■ Given records:
_ _ _ _

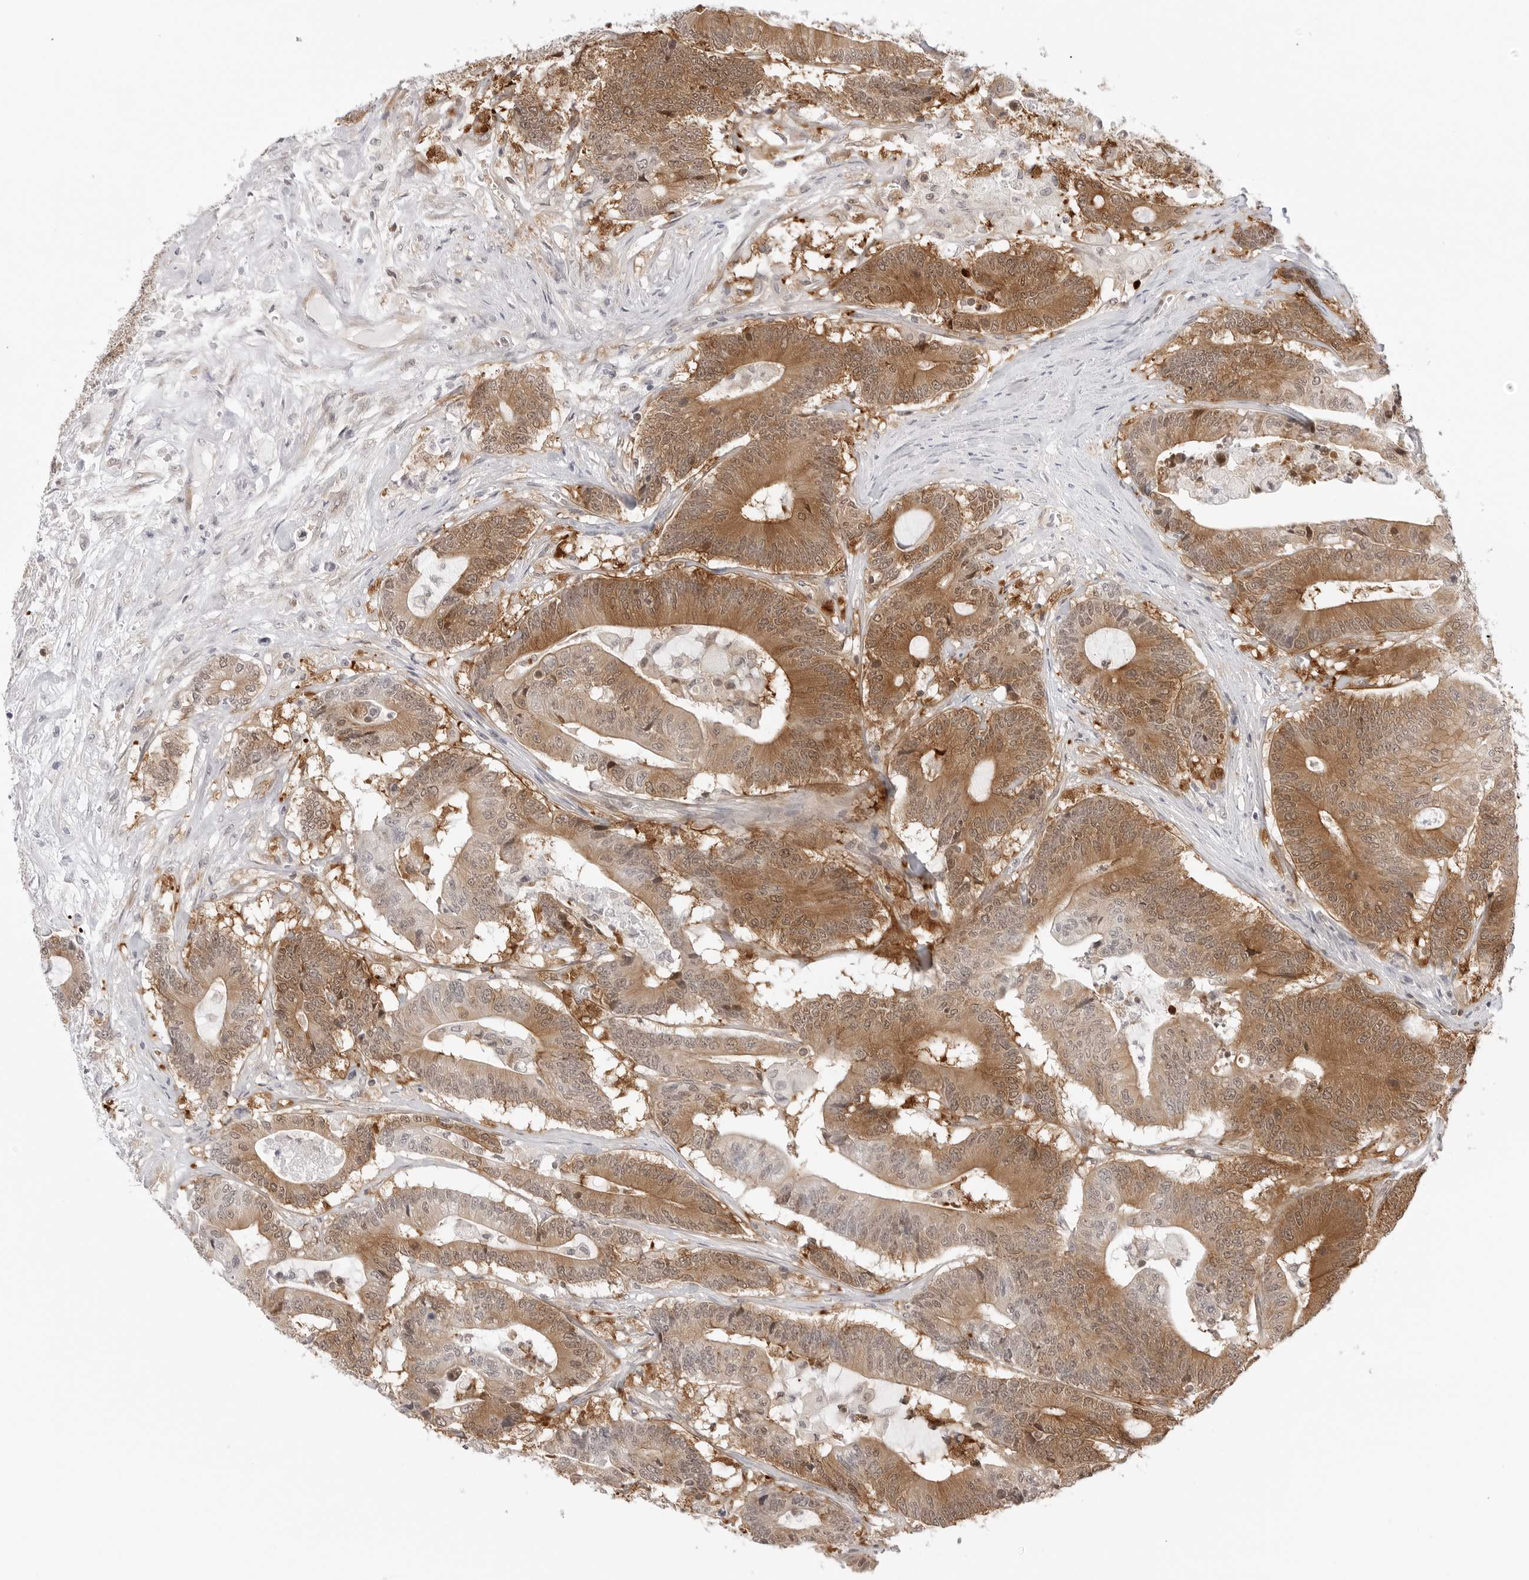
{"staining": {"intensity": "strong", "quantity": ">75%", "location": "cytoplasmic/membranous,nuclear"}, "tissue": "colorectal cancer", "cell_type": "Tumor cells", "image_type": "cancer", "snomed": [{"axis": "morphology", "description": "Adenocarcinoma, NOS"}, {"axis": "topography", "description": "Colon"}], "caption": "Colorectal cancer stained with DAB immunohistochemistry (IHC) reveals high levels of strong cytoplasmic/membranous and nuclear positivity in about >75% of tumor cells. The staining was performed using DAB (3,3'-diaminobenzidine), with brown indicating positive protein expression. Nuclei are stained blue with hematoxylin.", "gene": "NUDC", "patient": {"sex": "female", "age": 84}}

_ _ _ _

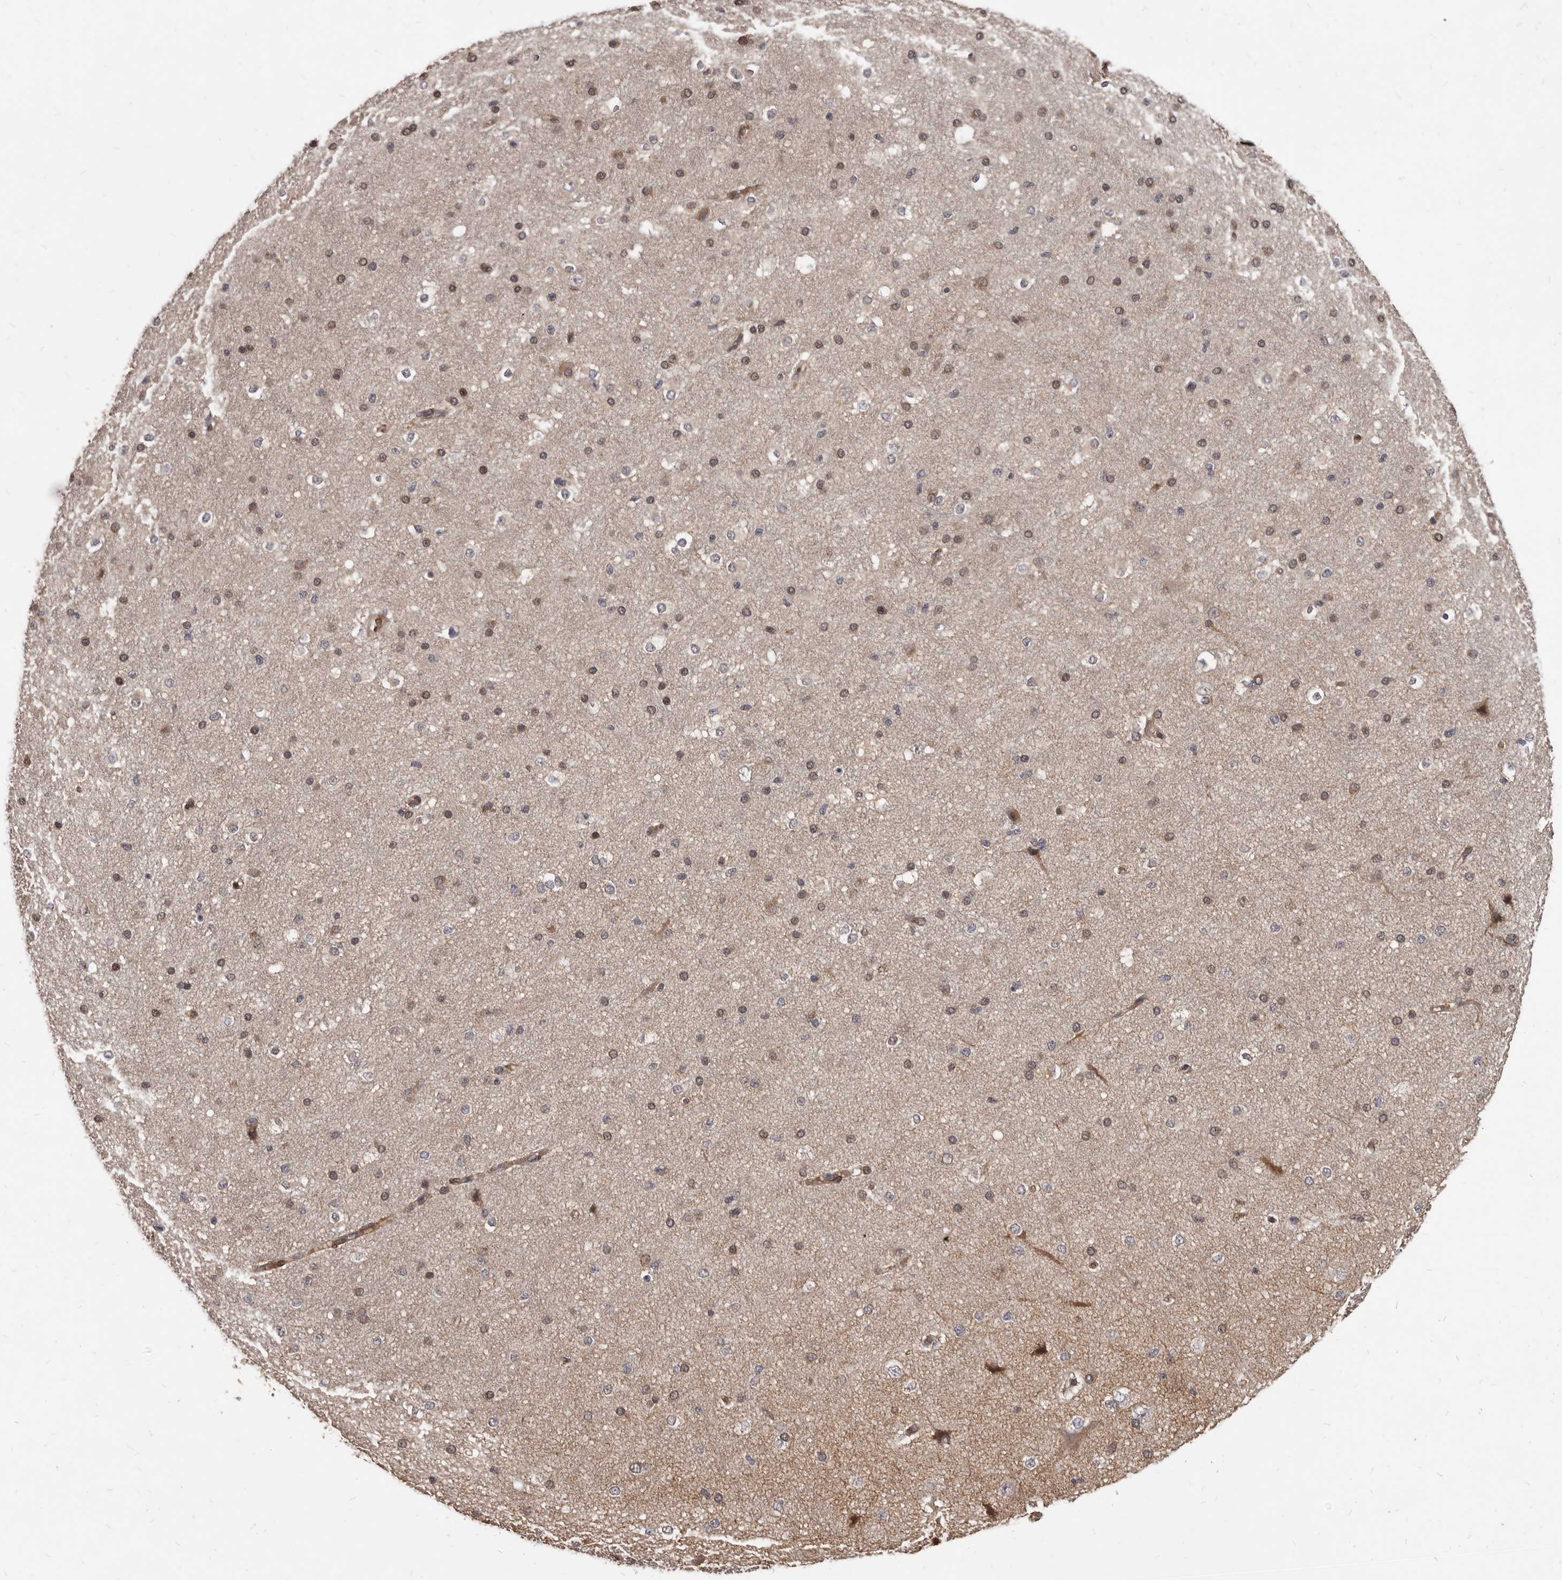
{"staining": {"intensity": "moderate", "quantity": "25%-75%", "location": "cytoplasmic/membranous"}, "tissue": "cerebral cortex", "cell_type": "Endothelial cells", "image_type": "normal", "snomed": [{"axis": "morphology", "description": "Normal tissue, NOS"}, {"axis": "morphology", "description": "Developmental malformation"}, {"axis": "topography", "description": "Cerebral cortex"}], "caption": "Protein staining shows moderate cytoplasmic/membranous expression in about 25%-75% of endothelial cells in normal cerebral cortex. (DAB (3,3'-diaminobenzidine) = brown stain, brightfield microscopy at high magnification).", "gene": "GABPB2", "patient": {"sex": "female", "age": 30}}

_ _ _ _

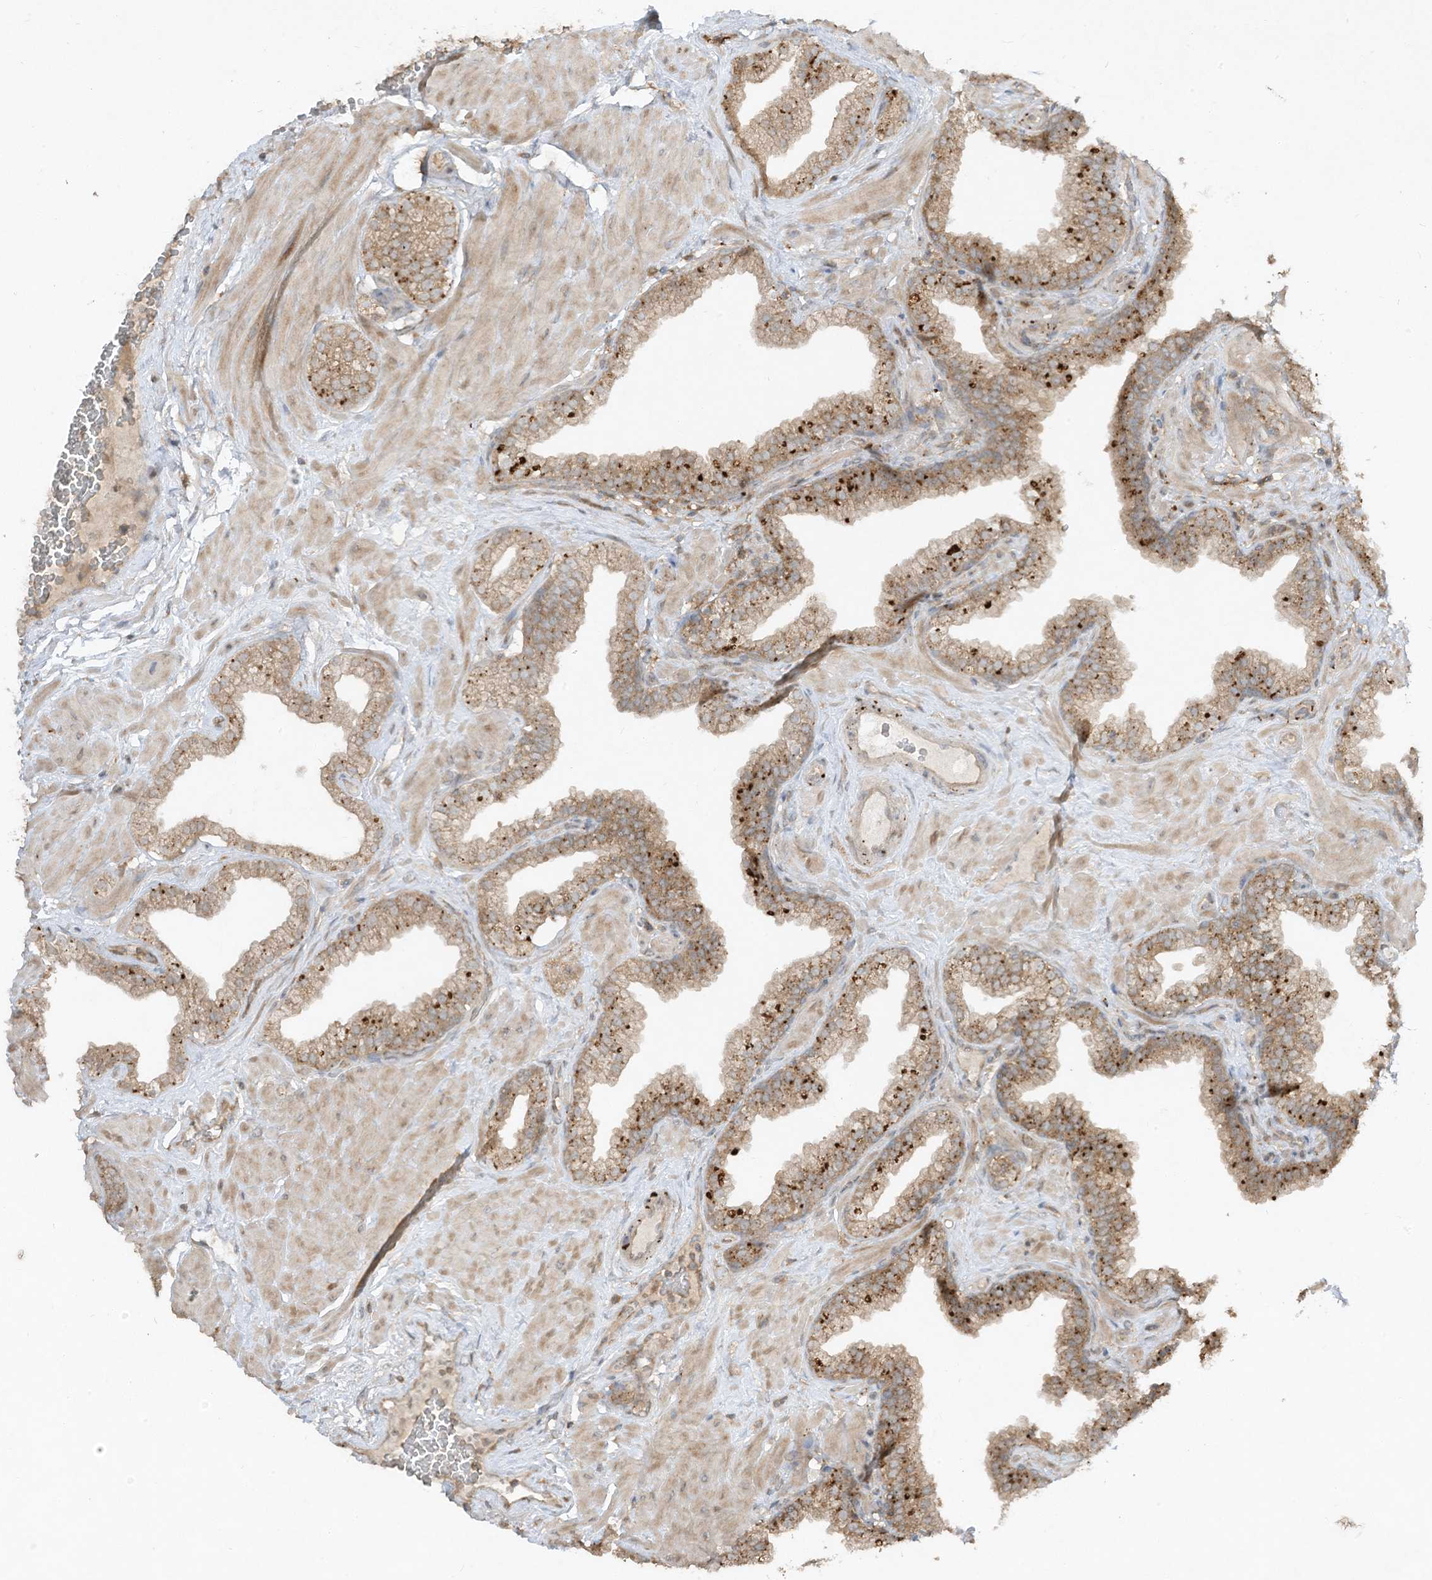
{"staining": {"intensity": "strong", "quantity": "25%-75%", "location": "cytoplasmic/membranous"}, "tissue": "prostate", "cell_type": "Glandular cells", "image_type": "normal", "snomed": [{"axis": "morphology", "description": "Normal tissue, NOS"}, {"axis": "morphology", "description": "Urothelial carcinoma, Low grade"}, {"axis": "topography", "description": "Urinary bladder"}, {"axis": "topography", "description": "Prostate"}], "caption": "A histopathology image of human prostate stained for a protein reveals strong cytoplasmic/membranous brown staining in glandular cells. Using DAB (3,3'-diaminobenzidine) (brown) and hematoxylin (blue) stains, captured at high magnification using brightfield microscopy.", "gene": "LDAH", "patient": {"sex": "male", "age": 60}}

_ _ _ _

■ Work item: The lines above may hold the string "normal". Say how many do, and give only that number.

■ Answer to this task: 2